Published on Wed, 03/13/2019 - 3:11pm

'Fescue Season' Is About to Begin

 by Michael Cox

 With ‘mud-season’ just about complete for everyone across the nation, it’s finally time to turn our attention back to grazing and managing Spring pastures. The warmer temperatures will soon bring an explosion in growth rates, and so utilizing Spring pastures effectively will be the biggest challenge many producers will face over the coming weeks.

Starting Early
Ideally, if pastures are set-up for rotational grazing, fescue stands can be grazed up to a month earlier than under traditional set-stocked pastures. This earlier turn-out on to pasture has enormous benefits for the business, as it reduces the need for expensive hay and grains to be fed to cows, while also increasing the annual proportion of grazed grass in the diet. The earlier turnout available to rotational graziers will not diminish future growth rates or total fescue production, as the grass will have sufficient time to recover before the second grazing. In some cases, this rest period could be 60 days between the first Spring grazing and the second time the cows will enter that paddock. This early first rotation needs to be penciled out – so as to plan on having enough grass on the ranch until growth rates really kick off. Some supplementation with hay may be needed depending on feed supply, but getting an early start to the grazing season remains a key part of the most profitable grazing farms.

Spring Growth
Once the weather warms up and grass growth rates seem to increase almost daily, keeping quality in the pasture can be a challenge.
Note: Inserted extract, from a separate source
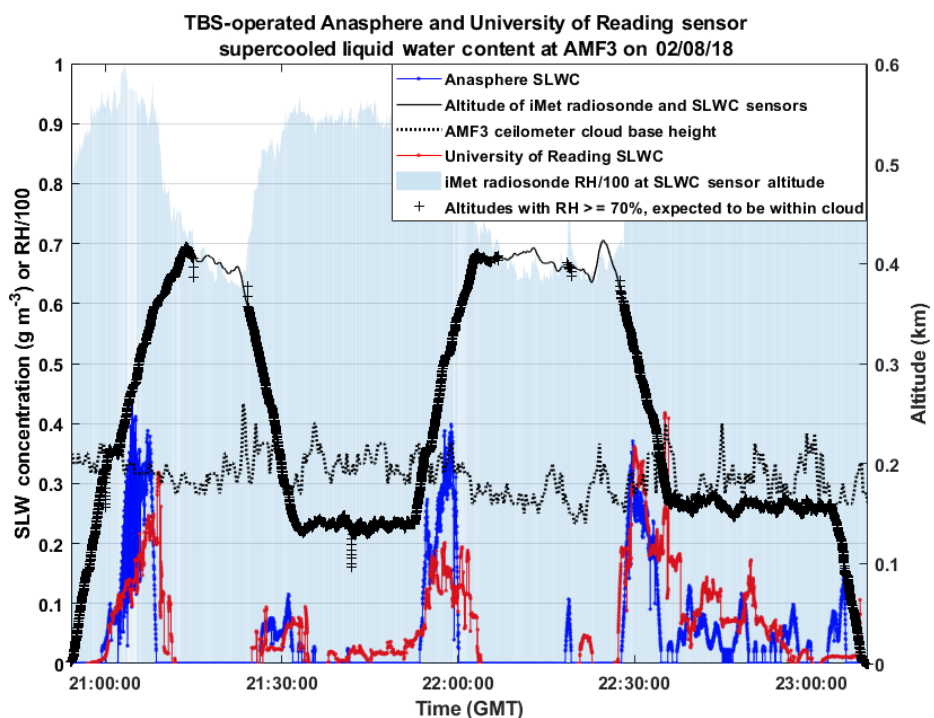
Figure 9. Time series of 2 August 2018 TBS flight with Anasphere and Reading SLWC data, sensor altitude and relative humidity, and cloud base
Some producers have found success by increasing stocking rate in Spring, sometimes using stocker cattle for example to keep the grazing pressure high on the ranch during the Spring growth flush. High grazing pressure will help maintain pastures in a growing stage for longer, before they turn into a hay crop with stem and seed-heads developing. High rainfall areas and irrigated pastures are most at risk of rapidly getting to boot stage and forming seeds as we move through Spring. If pastures typically tend to turn from Spring flush to a hay crop, it may be worth considering increasing stocking rates or delaying fertilizer applications to later in the season. As fescue will be growing rapidly in the cool and wet Spring weather, a fertilizer application at this time will only increase this excess growth rate and push the ranch into a poor quality feed supply and hay crop much earlier in the season than necessary. Indeed some extension agents are now advising on delaying fertilizer spreading all the way until Fall, when producers can get more bang for their buck by extending the grazing season into the latter stages of the year.

Legumes
Another option for ranchers in Spring is to plant legumes rather than applying fertilizer. Legumes such as red and white clover are a great accompanying crop to fescue and help boost the quality and productivity of a pasture. The low levels of NDF and stem found in clovers increases the rate of digestion in cattle, causing cows to feel hungrier sooner, and actually eat more pasture. Clovers will also help to dilute the fescue sward for toxicity and reduce the effects of ergovaline in the pasture.  Saving on Spring Nitrogen and applying clover instead will help save future N costs, when the legumes begin to fix atmospheric nitrogen from the air and make it available in the root zone for the neighboring fescue plants. Clovers can be frost seeded by broadcasting it with a fertilizer spreader, and then the swards grazed soon after to help the seed get trampled in by the cows and gain better soil-seed contact. Some ranchers have established excellent clover stands by using the broadcast method. Mixing the clover seed with a small amount of compound (P and K) granular fertilizer can make spreading/broadcasting easier. If this method is chosen, take care to regularly mix the clover and fertilizer, and reduce the width between tramlines by 50%. Clover seed is smaller and lighter than granular fertilizer, so it will not travel as far through the air as the fertilizer. This can lead to strips of clover and strips without clover across a field if the standard tramline width distances are used. Alternatively, clover seed can be direct drilled or stitched into the surface of the soil at a shallow depth. Regardless of planting method, the new clover seedling will require ample amounts of sunshine to become established, and it will be necessary to graze out the fescue regularly so as not to shade out the new clover seedlings.